Bei seinen Worten verkniff ich mir ein Schmunzeln. Er war also im Midnight Moon. Ich kannte diesen Club noch von damals, als ich mich mit Poppy, Timmy und Danny beinahe jedes Wochenende in irgendwelche schmuddeligen Diskotheken geschmuggelt hatte. Wir waren um die Häuser gezogen und hatten uns mit Tanzen und Alkohol die Nacht um die Ohren geschlagen.

»Okay, ich bin in zwanzig Minuten bei dir. Bis gleich.«

»Bis gleich, Schönheit.«

Bei seinen Worten begann es in meinem Bauch zu flattern und mein Herz schlug in vorfreudiger Erwartung auf Hochtouren.

Schönheit.

Nicht zu fassen, wie gelassen der Alkohol ihn machte.
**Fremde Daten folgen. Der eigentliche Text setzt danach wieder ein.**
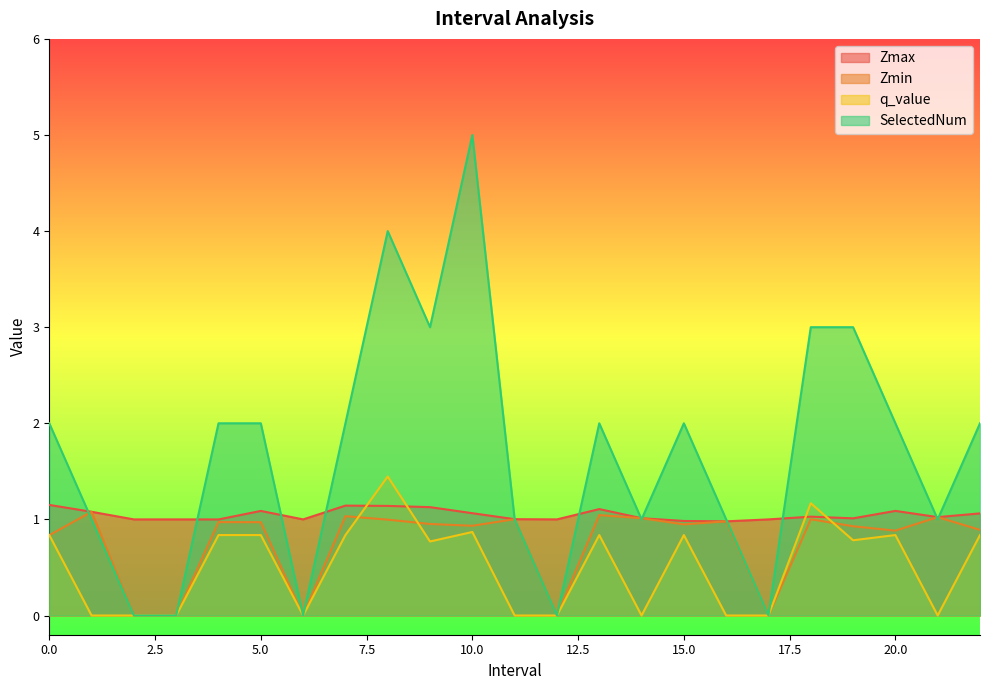

What are all the series names shown in the legend?

Zmax, Zmin, q_value, SelectedNum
Ich murmelte ebenfalls eine schnelle Verabschiedung, ehe ich das Telefonat beendete. Noch immer konnte ich es kaum fassen. Ich würde Logan gleich sehen!

Voller Nervosität sprintete ich zurück an unseren Tisch und wäre dabei fast erneut gestolpert, diesmal aber über meine eigenen Füße.

Am Tisch angekommen richteten sich alle Blicke sofort wieder auf mich und ich gab mir alle Mühe, nichts anmerken zu lassen. Doch leider konnte ich mich nicht so einfach davonstehlen. Denn ich war auf Poppy angewiesen, da ich nicht mit meinem eigenen Auto gekommen war, worüber ich mich in diesem Moment wirklich ärgerte. Und auch die anderen würden sicherlich wissen wollen, weshalb ich mich so früh aus dem Staub machte. So blieb mir gar keine andere Möglichkeit, als ihnen eine Lüge aufzutischen.

»Tut mir leid, Leute, aber ich muss schon wieder los.«

Dann wandte ich mich an meine beste Freundin.